**TEXT BLOCK**
The use of computer-assisted instruction in the teaching of handwriting skills

Torres Ortiz, Paula 01 January 1993 (has links)
The purpose of this research was to determine whether the use of computer-assisted instruction (CAI) would enhance the teaching of handwriting skills. There is only one commercially available courseware for handwriting instruction and very little research in this area has been conducted. In view of the paucity of research, this investigator explored the effects of the use of CAI on the handwriting skills of Spanish-speaking children between the ages of 4 and 7 years. Subjects were randomly divided into three groups: Group 1 received traditional handwriting instruction, Group 2 participated in CAI, and Group 3 participated in CAI but also was given reinforcement. Pretests were administered to establish an initial baseline for each subject. Progress was measured weekly in order to determine the impact of the interventions. One-way analysis of variance (ANOVA) was used to compare mean number of letters correctly written by each group each week. A significant difference in mean number of letters correctly written existed among the three groups of subjects at Week 5 (p =.04) and Week 6 (p =.019). Scheffe procedures revealed CAI with reinforcement resulted in significantly (p $<$.05) greater improvement in handwriting skills than did traditional instruction. It may be concluded from these results that CAI with reinforcement can greatly enhance the learning of handwriting skills.

**ENTRIES SUPPLIED**
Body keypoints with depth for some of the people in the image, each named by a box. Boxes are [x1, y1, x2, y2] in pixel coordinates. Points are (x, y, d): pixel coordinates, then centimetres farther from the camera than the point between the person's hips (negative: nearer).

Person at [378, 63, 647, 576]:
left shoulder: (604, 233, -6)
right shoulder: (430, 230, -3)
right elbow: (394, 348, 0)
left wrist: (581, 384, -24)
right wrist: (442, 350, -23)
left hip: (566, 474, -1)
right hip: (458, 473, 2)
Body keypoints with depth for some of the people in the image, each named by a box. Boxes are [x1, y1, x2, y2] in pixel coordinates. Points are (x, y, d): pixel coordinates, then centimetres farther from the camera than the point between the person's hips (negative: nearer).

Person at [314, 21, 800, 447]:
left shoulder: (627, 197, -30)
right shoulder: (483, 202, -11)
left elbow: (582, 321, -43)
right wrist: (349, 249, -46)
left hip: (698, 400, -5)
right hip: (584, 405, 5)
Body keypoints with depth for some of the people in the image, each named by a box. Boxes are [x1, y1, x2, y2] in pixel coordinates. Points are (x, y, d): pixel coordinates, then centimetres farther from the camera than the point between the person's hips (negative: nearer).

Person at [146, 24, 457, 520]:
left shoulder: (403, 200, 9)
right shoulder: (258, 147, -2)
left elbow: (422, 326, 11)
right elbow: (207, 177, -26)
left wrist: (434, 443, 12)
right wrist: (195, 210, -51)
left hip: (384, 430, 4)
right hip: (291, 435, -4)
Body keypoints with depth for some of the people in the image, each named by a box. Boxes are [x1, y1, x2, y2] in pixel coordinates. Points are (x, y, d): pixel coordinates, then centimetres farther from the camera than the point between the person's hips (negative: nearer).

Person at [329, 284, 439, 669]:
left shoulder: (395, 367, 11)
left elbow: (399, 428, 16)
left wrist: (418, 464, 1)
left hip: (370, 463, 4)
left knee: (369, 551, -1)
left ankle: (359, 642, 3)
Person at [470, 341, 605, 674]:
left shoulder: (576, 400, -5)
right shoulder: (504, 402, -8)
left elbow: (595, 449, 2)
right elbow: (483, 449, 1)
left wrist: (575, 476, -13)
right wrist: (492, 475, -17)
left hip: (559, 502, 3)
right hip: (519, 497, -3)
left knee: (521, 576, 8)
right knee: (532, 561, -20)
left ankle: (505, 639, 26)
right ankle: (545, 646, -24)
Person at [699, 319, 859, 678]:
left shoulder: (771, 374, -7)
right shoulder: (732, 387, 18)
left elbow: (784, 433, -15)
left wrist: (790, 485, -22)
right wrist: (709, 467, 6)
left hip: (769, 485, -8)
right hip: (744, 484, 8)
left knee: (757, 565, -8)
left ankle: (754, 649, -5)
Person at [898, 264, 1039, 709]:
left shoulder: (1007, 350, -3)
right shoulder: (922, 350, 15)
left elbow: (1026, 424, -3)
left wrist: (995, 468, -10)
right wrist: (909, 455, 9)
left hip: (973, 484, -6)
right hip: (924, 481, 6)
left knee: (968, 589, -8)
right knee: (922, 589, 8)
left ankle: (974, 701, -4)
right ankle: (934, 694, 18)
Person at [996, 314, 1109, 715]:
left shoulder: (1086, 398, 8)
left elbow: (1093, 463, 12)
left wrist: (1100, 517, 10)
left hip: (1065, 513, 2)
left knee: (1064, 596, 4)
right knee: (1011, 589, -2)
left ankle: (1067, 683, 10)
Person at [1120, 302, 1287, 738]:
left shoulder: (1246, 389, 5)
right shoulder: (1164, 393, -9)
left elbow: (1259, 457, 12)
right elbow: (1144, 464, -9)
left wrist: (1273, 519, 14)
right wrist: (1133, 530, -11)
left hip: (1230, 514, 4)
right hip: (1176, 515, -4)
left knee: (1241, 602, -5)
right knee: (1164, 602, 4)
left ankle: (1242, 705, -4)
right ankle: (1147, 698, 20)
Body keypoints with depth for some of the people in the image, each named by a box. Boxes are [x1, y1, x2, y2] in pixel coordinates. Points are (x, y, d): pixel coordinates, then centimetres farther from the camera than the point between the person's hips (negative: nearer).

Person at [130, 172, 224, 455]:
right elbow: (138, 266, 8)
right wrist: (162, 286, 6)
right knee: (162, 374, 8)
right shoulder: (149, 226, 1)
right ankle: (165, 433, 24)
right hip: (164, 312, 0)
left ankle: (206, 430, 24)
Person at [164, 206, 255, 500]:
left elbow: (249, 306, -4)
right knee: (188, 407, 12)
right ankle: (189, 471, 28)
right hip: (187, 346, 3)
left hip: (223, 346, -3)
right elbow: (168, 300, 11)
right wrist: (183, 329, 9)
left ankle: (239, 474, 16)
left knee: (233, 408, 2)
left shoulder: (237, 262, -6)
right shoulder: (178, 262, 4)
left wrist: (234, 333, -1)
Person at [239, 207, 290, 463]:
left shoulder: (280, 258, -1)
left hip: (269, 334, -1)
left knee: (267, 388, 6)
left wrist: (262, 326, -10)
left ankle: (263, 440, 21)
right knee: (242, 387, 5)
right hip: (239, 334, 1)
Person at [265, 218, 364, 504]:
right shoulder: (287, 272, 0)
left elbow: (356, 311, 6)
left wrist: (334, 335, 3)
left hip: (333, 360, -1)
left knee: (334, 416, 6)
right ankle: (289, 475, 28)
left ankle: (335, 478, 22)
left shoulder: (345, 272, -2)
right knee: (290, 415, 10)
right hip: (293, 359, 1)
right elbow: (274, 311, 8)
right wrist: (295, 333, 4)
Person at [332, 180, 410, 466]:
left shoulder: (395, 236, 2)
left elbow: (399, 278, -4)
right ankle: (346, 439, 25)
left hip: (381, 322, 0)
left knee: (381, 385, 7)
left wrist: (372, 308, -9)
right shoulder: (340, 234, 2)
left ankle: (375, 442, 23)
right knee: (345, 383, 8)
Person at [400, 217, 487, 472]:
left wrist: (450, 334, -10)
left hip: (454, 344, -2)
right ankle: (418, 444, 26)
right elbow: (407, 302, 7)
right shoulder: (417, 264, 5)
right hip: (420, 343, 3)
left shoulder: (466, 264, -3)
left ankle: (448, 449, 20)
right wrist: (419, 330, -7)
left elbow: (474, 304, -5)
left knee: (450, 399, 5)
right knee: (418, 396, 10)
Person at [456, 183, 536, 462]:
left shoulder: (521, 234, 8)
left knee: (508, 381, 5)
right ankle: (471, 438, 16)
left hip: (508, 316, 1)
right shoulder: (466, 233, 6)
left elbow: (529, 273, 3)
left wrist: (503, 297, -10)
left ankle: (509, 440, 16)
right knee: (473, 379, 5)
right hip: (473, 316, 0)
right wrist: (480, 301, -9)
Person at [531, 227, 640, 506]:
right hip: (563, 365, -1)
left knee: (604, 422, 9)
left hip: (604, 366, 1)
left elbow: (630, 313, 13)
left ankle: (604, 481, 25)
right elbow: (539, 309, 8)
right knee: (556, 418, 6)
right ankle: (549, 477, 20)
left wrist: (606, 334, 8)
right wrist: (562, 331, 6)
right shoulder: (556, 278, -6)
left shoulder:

**EXERCISES**
- A) Which groups of subjects does the handwriting abstract describe, and what instruction did each group receive?
- B) In which weeks does the handwriting abstract report a significant difference in the mean number of letters correctly written among the three groups?

**YOUR WRITTEN ANSWERS**
- A)
- Group 1 received traditional handwriting instruction.
- Group 2 participated in CAI.
- Group 3 participated in CAI and was also given reinforcement.

- B) Week 5 (p = .04) and Week 6 (p = .019).